The Mongols faced even greater difficulties during the second half of their China campaign. Their bows, too, disliked the humid and wet south. Laminated in the aridity of Mongolia, they ‘exploded’ – an archer’s term describing when the laminated faces sheer away – when subjected to long-term 90 per cent humidity.
The Mongol–Song War that began in 1235 finally concluded in 1279. These forty-four long years were ominous for the Song (the number ‘forty-four’ sounds like ‘death-death’ in today’s Mandarin), and opened a new era in nomadic history, for the Mongol conquest was a first: no other nomads had ever managed to take all Han territory under their rule. The Southern Song had given the Mongols their most protracted and toughest war. Of their 100 million population, 11.5 million died in the war, making it one of the bloodiest conflicts in history, even by twentieth-century standards.
Kublai Khan, who reigned from 1260 to 1294, was told by a Chinese advisor: ‘While you can conquer a nation on horseback, you cannot rule it from horseback.’ The Mongolian horse, one of the shortest in the world, had proven itself to be a colossus, having taken the Mongols to their limits: geographically, to the far southern end of China, spatially, from emptiness to urbanisation, and politically, from ruling fewer than 1 million to conquest of a dynasty a hundred times larger.
The Mongols ruled China under their Yuan Dynasty until 1368, when they were ousted and pushed back to their distant, northern homeland by a Han restoration. Horses once again grazed contentedly on the lush steppe, ready to be saddled and ridden in future attacks. It remained to be seen whether the Mongols could unify to exploit their full strength, or whether the new masters of China, the Ming, could build a Wall great enough, or do something else, to stop their well-proven horsepower.
Part Four
Core
Objects from 1368 to 1644
As the Mongols were ousted by the nascent Ming, Hongwu, the dynasty’s founder, sent his princes to defend the frontier. The most capable became Yongle, the ‘Emperor on Horseback’, and chose the site of the former Mongol capital for building Beijing, the ‘North Capital’. But how would this city on the frontier be made safe?
Yongle led expeditions deep out on the steppe, but he died alongside most of his army on the disastrous fifth adventure. His legacy was a vulnerable capital. The mountains to Beijing’s north became lynchpin sections of the world’s largest building site, which extended along the whole frontier, from desert to sea. Beijing’s population grew to three-quarters of a million, making it the world’s largest city.

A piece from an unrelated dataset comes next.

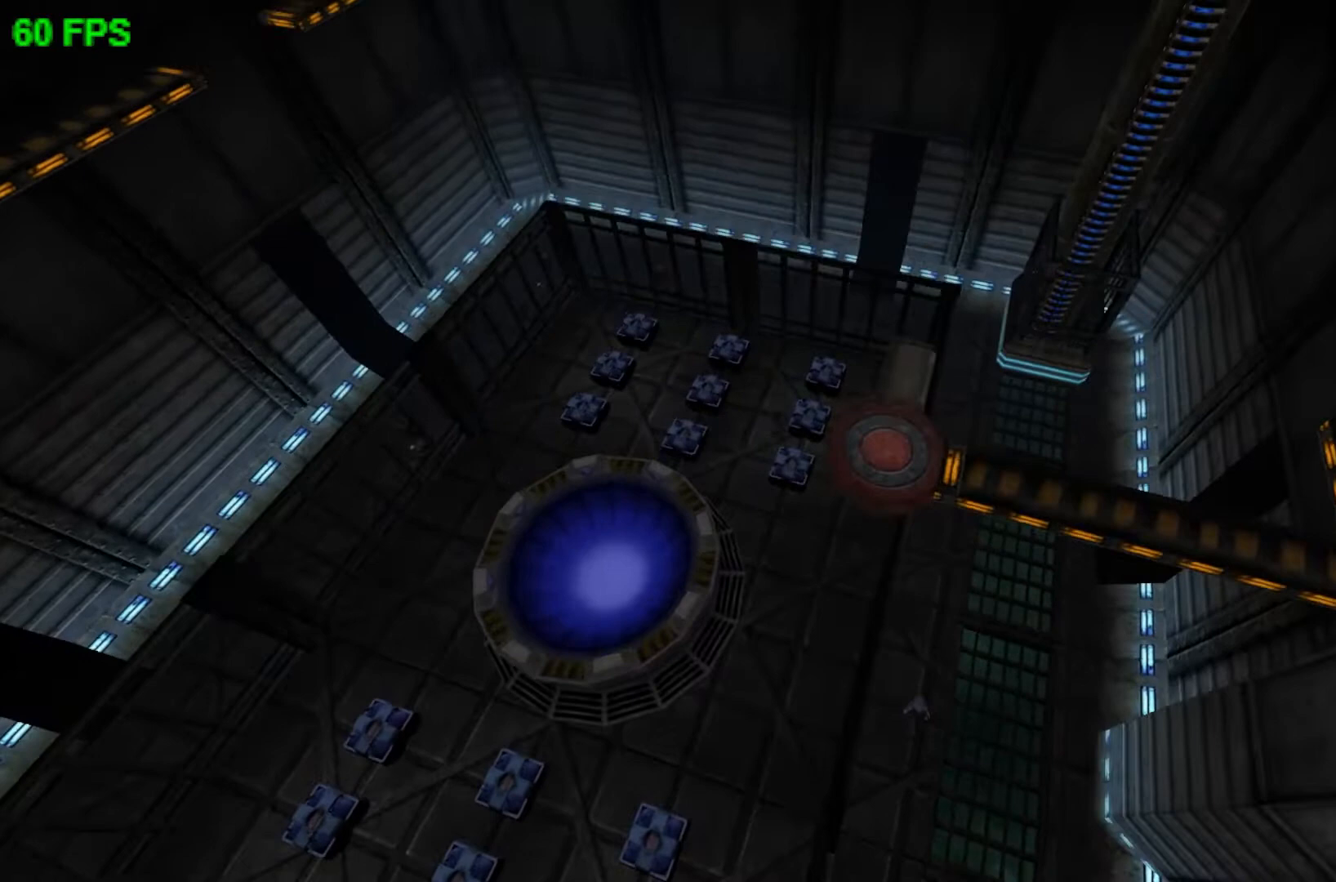
{"buttons": ["R2"], "left_stick": "up", "events": [[67, "A", "up"], [400, "R2", "down"]]}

In 1448 the Zhentong Emperor led a frivolous sortie just outside the Wall, and was captured and held to ransom. In 1550 Mongols attacked the Wall, defenders abandoned it and looters got through. In 1644 the Wall witnessed a decisive battle – not fought on the outside but the inside, and not between Ming and Mongol but between a rebel army and Manchus. Imperial cowardice, court corruption and military treason caused the Ming’s demise. What was an almost perfect Great Wall looked on as a mere bystander.
27.
Frontier Palace
Silk painting of the Imperial City
Who in their right mind would build a magnificent new capital within the Great Wall theatre of war? Successful invaders from the north had done so, repeatedly. But defenders, native Han dynasties? Never.

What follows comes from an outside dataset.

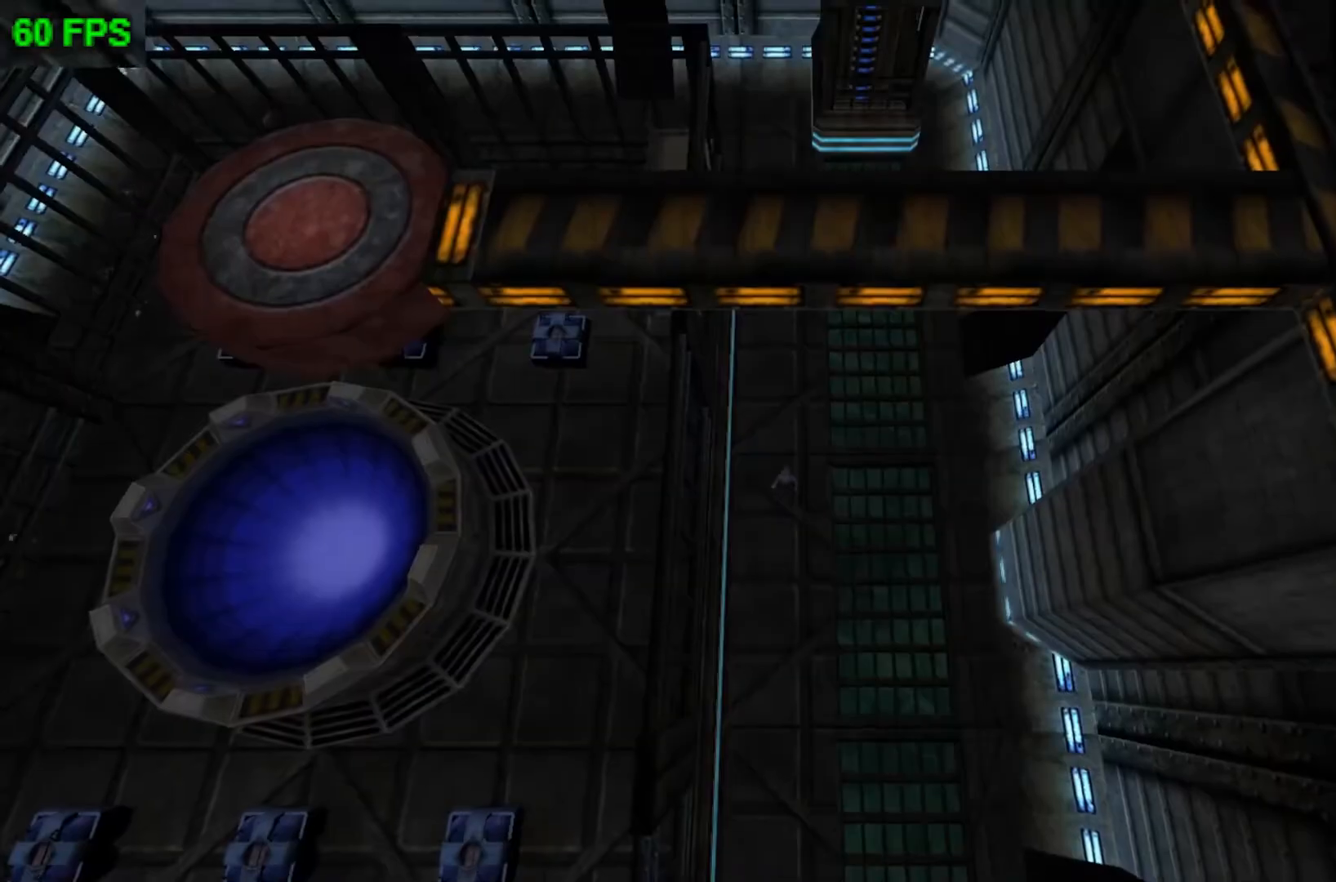
{"buttons": [], "left_stick": "up", "events": [[33, "R2", "up"], [233, "A", "down"], [467, "A", "up"]]}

Property values, as real-estate agents profess, a
re not just about buildings; location matters. A mediocre building in a good spot may fetch more than a luxurious building in a bad one. So, why abandon your secure capital, Nanjing, and go to the trouble of building one of the most beautiful capitals in history in a very unsafe place? The only possible reason is that you expect something big is about to change – or perhaps you are going to make that change happen yourself.
Following victory in the four-year civil war against his nephew, the new Ming emperor, Yongle, who would rule from 1402 to 1424, abandoned Nanjing, the capital established by his father, the Hongwu Emperor, whose thirty-year reign had ended in 1398. Yongle broke with the time-honoured tradition of siting capital cities in good locations. For 1600 years Han imperial seats had sat safely in the heart of their territory: this land was a buffer against invaders, as it might take weeks to traverse it on horseback.
For example, Xi’an – which literally means ‘Western Safe’ – clearly pronounced the advantage of its location. For 1200 years the vicinity had been chosen by all the major Han dynasties – Zhou, Qin, Han and Tang – as their seat of rule. By contrast, the site chosen by Yongle, on the northern edge of the dusty North China Plain, and not even beside a major river, had only previously appealed to nomadic invaders coming from the north. Cities of various names – Yanjing, Zhongdu and Dadu – had been built there on the same spot, one after another, and all because their builders all had northern roots.